### Excerpt
All this comes a month after four ships were reported damaged off the coast of the UAE, which the Pentagon almost immediately accused Iran of precipitating then two weeks later Trump's national security adviser John Bolton while "conveniently" visiting the capital Abu Dhabi and talking to reporters said of these incidents, the attacks were from mines "almost certainly" from Iran. Who else would you think would be doing it? Someone from Nepal." To date no evidence has been found, only unproven allegations.
Well we haven't heard from Bolton as yet on these latest incidents but with his obsession of wanting to attack Iran and bring about regime change-which he's spoken about on numerous occasions in the past-it would come as shock if he didn't accuse Iran for perpetrating these incidents.
To those who want evidence before concluding who was behind the latest attacks-of course not including Bolton or the coterie of other psychopaths ruminating in the White House or their environs as in Secretary of State Mike Pompeo, Vice President Mike Pence or even the "Donald" himself where accusations, assertions, allegations are all that's needed to blame Iran-it seems the bar for attacking Iran is getting lower. The Abraham Lincoln aircraft carrier in the Persian Gulf and B-52's flying overhead are clearly provocations against Iran thus upping the ante to get the Islamic Republic to commit some overt act to justify some "retaliatory" attack by US forces or their allies in the region notably Saudi Arabia and/or Israel.
######
■ **Problem set**
1. Answer these questions from the commentary on Iran:
(a) How many ships were reported damaged off the coast of the UAE?
(b) Which capital was John Bolton visiting when he spoke to reporters about those incidents?
(c) Which aircraft carrier does the commentary place in the Persian Gulf?
2. In one to three sentences, explain why the commentary on Iran calls the aircraft carrier in the Persian Gulf and the B-52s flying overhead provocations.
3. Continue the commentary on Iran, starting after its final sentence.
### Dataset section
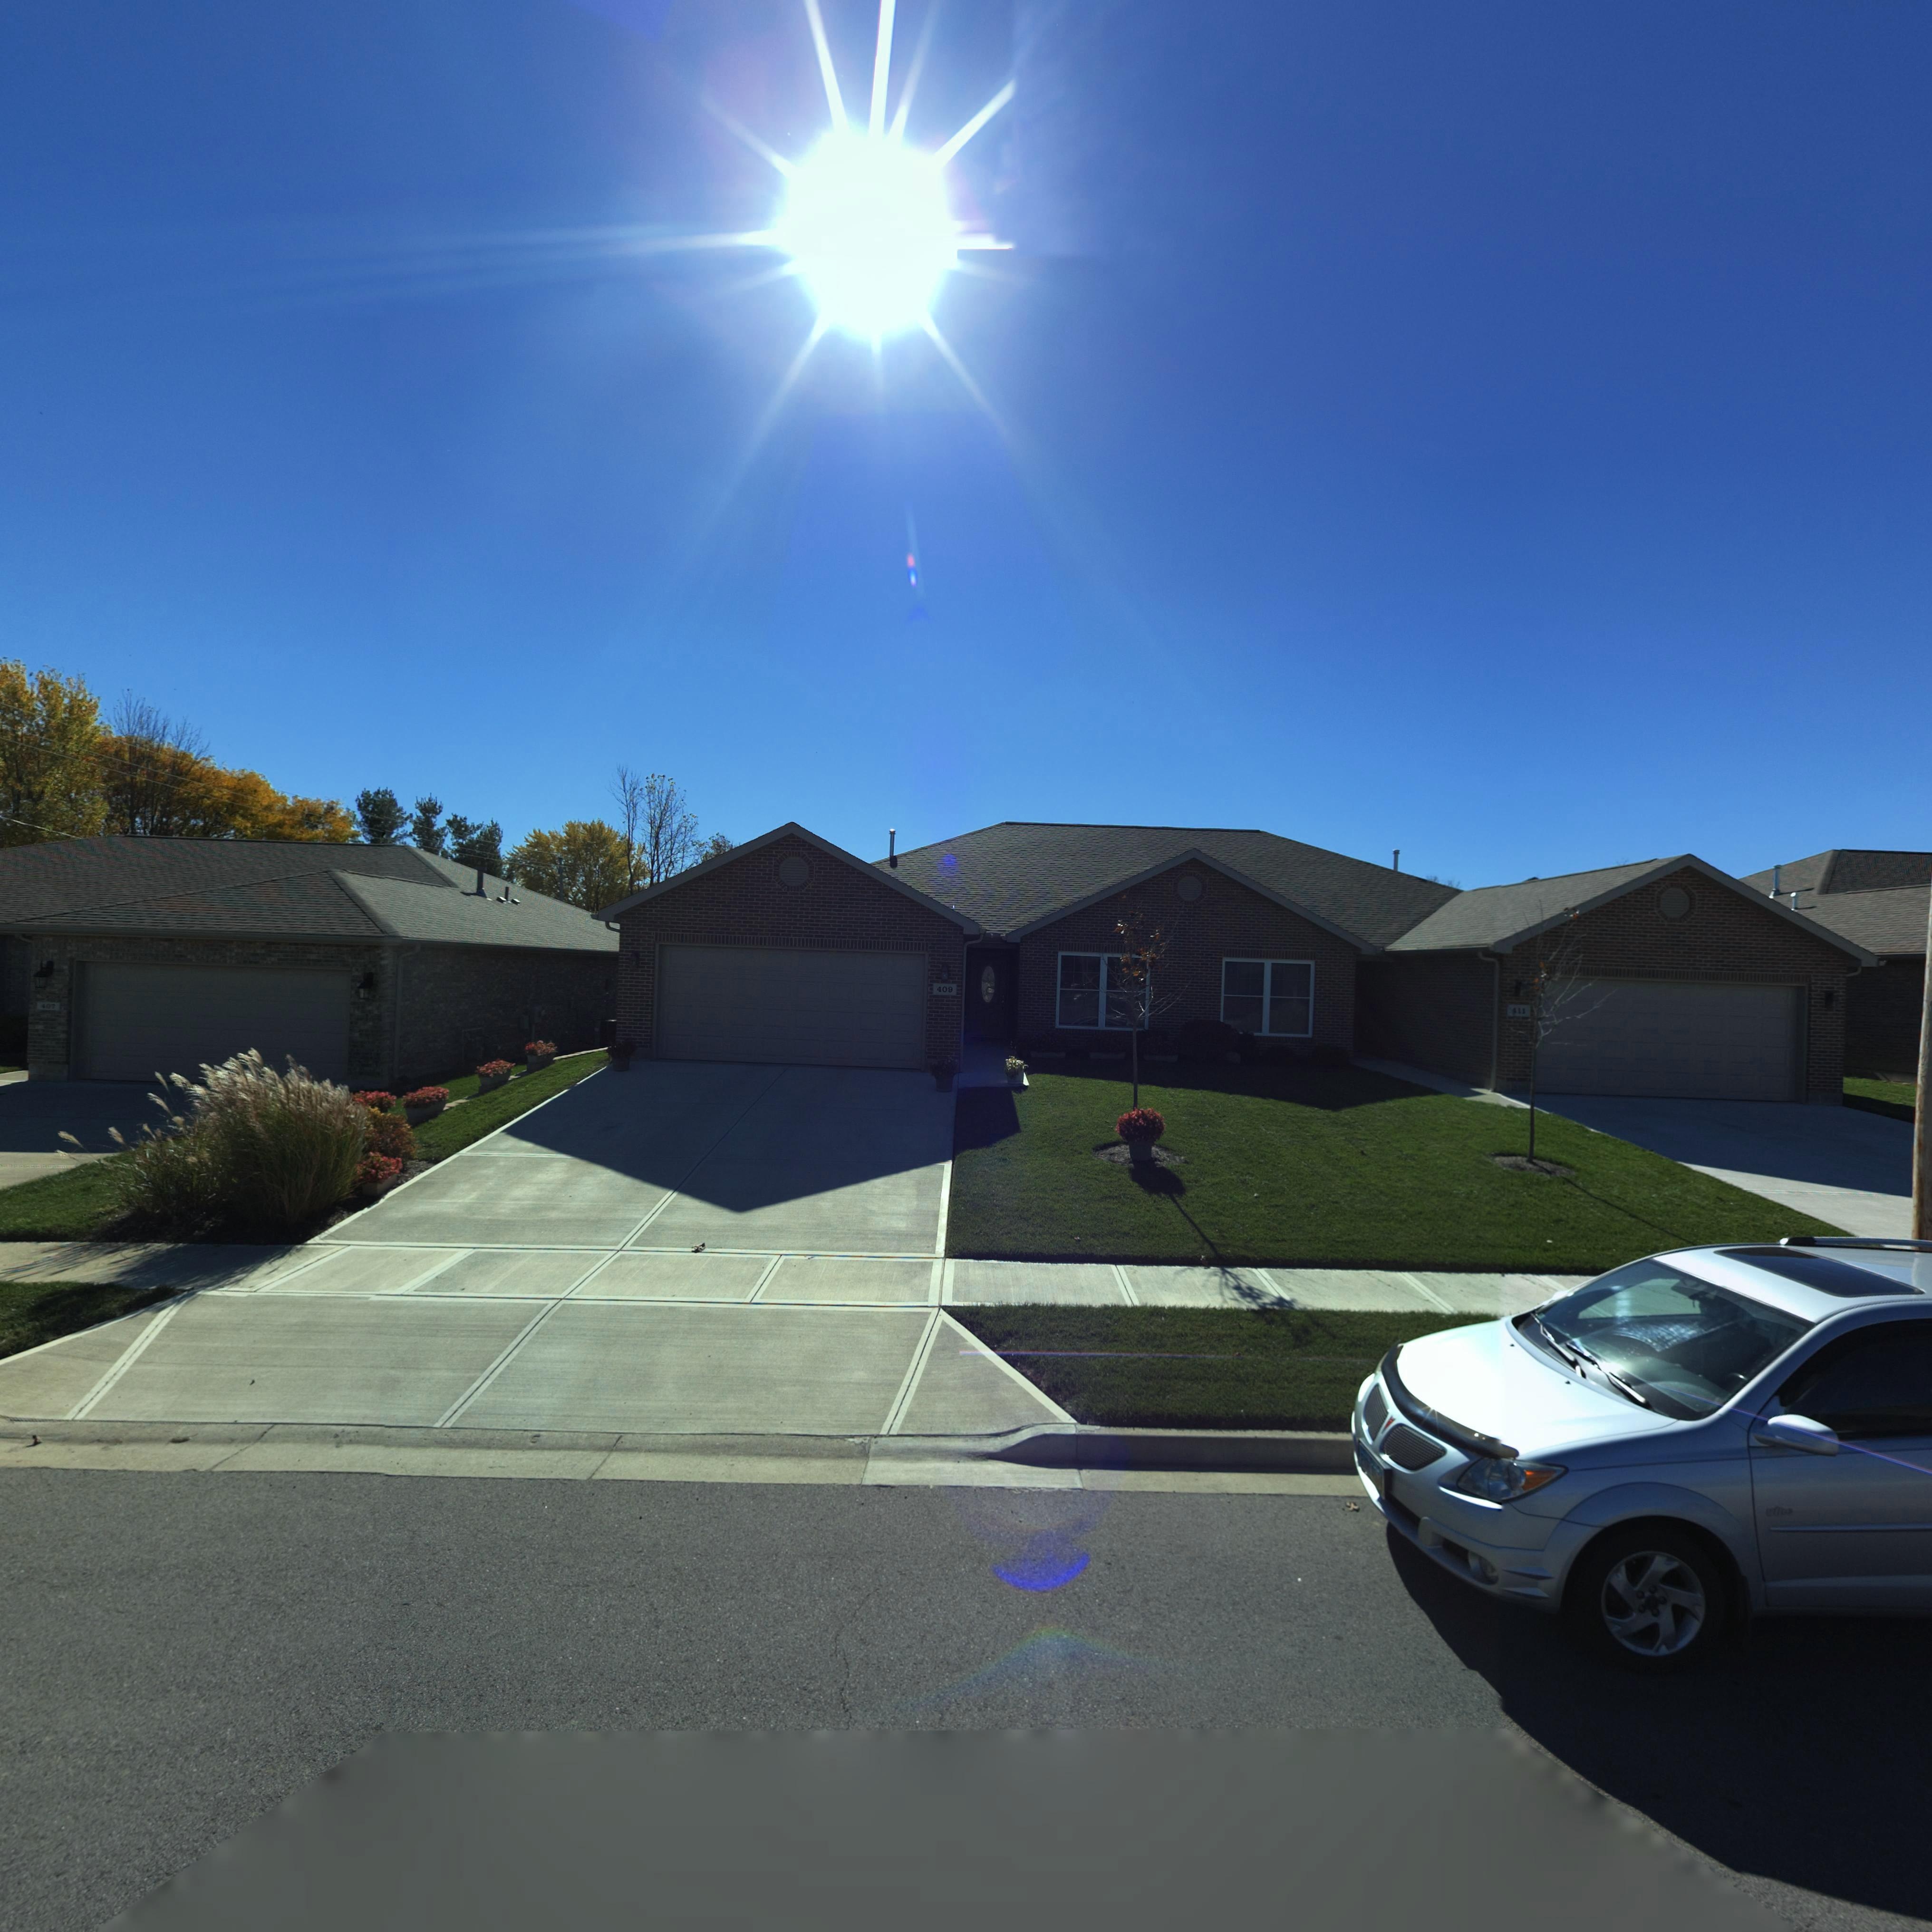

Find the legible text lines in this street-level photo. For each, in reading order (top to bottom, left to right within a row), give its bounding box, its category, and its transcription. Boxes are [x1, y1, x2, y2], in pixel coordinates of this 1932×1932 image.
######
■ **Answers to the problems**
1.
(a) Four ships.
(b) Abu Dhabi.
(c) The Abraham Lincoln.

2. The commentary holds that their presence raises the stakes in order to push Iran into committing an overt act. Such an act would then serve to justify a "retaliatory" attack by US forces or their regional allies, notably Saudi Arabia and/or Israel.

3.
Considering actual evidence of the US perpetrating false flag operations in the past-think the 1965 Gulf of Tonkin incident blaming North Vietnam for precipitating an attack on US Naval forces then President Lyndon Johnson asking for and getting the Congress to justify escalating the war in Vietnam with the "Gulf of Tonkin Resolution" or later 9/11 justifying "Dubya" Bush's global war on terrorism then attack Afghanistan in October 2001 going after Osama bin laden to Secretary of State Colin Powell's phony video presentation before the UN in February 2003 allegedly revealing Iraq's Saddam Hussein's WMD chemical weapons facilities and "Dubya" invading Iraq in March 2003-they've become the allegations for the US to attack against the "enemy" of choice at the time.
So it would not be a surprise "accusations" against Iran for perpetrating an "alleged" attack on US or allied interests in the region would be the basis for a US retaliation against the Islamic Republic.
Iran in particular knows they are in the cross-hairs of potential US aggression against it but is unlikely to retaliate unless it is directly attacked.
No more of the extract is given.